- _Exercise objective_:
Where an image occurs, skip it and print the rest of the records verbatim.

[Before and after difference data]
***

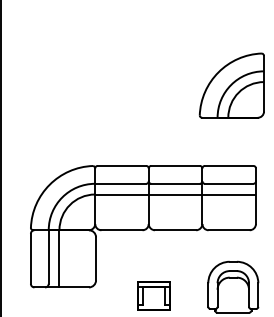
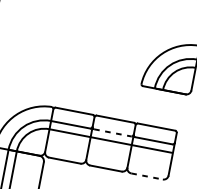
line: (176, 183) -> (113, 132), solid -> dashed
line: (229, 230) -> (147, 176), solid -> dashed

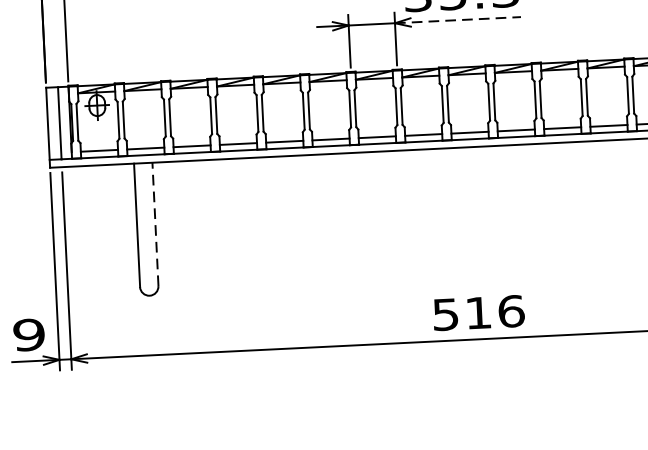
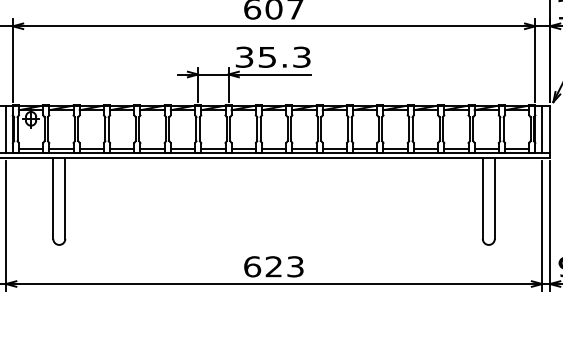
line: (458, 20) -> (270, 74), dashed -> solid
line: (155, 222) -> (65, 197), dashed -> solid
text: (479, 312) -> (274, 266), 516 -> 623

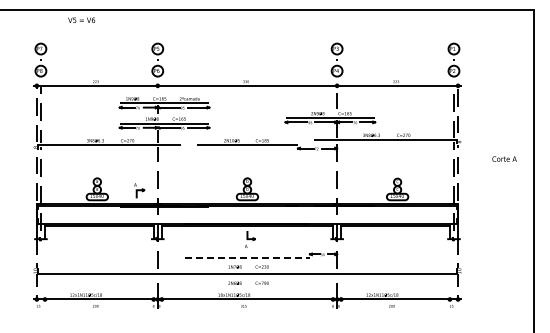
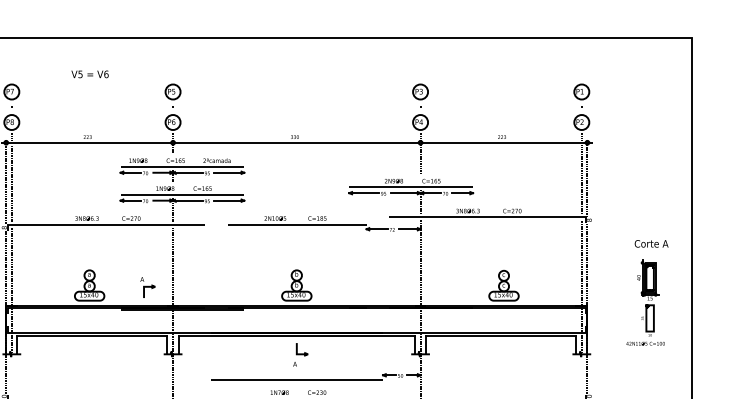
text: (81, 19) -> (89, 73), moved
part: (500, 201) -> (645, 302), added
line: (247, 257) -> (296, 379), dashed -> solid

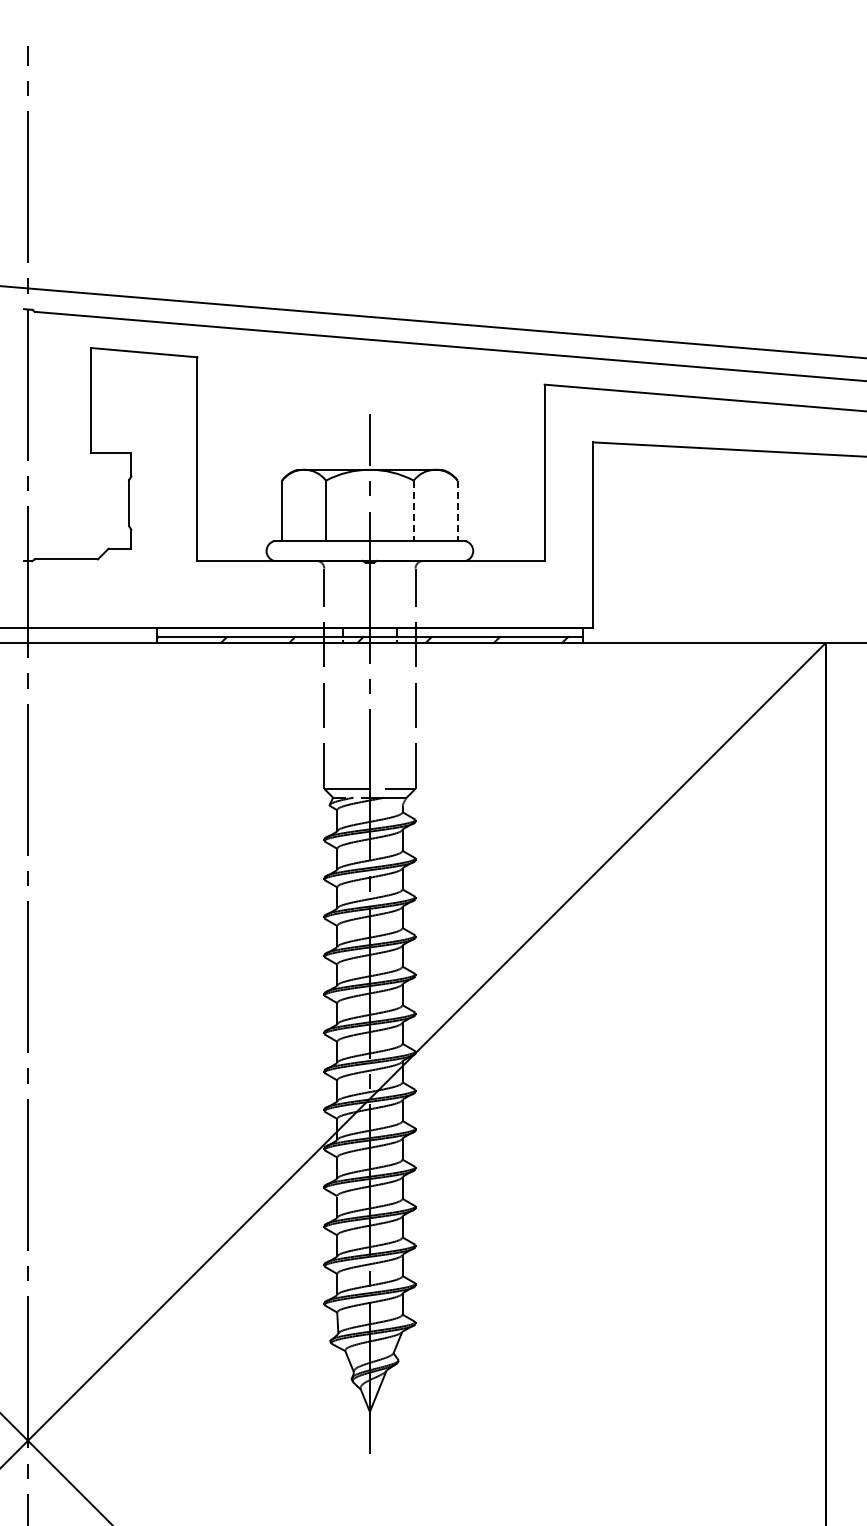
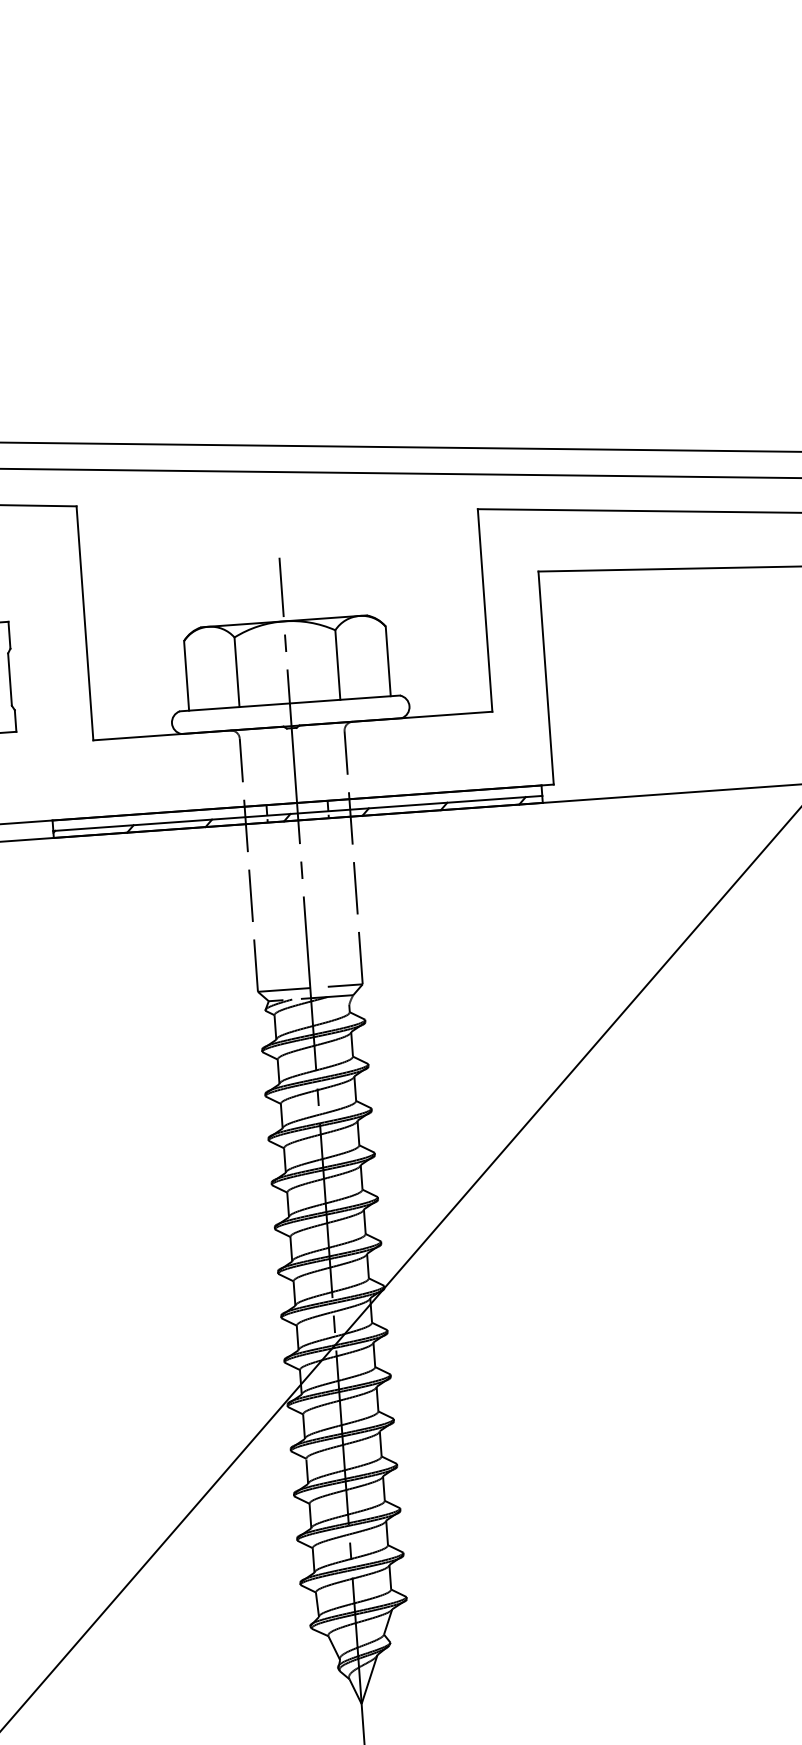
line: (413, 511) -> (337, 665), dashed -> solid
line: (457, 511) -> (388, 662), dashed -> solid

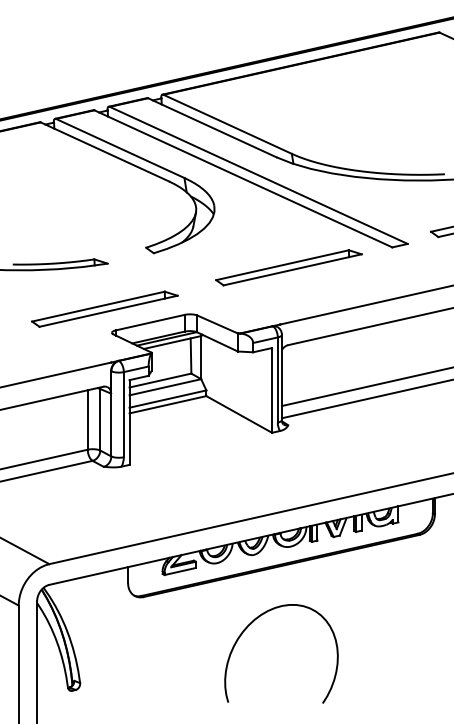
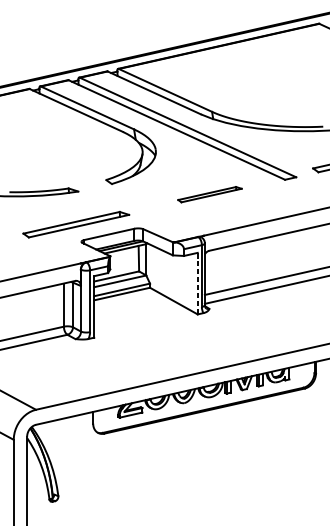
part: (288, 267) -> (209, 194), size x0.6
line: (272, 389) -> (198, 282), solid -> dashed
curve: (252, 623) -> (183, 452), removed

***

- _Result_:
line: (176, 183) -> (113, 132), solid -> dashed
line: (229, 230) -> (147, 176), solid -> dashed

line: (458, 20) -> (270, 74), dashed -> solid
line: (155, 222) -> (65, 197), dashed -> solid
text: (479, 312) -> (274, 266), 516 -> 623

text: (81, 19) -> (89, 73), moved
part: (500, 201) -> (645, 302), added
line: (247, 257) -> (296, 379), dashed -> solid

line: (413, 511) -> (337, 665), dashed -> solid
line: (457, 511) -> (388, 662), dashed -> solid

part: (288, 267) -> (209, 194), size x0.6
line: (272, 389) -> (198, 282), solid -> dashed
curve: (252, 623) -> (183, 452), removed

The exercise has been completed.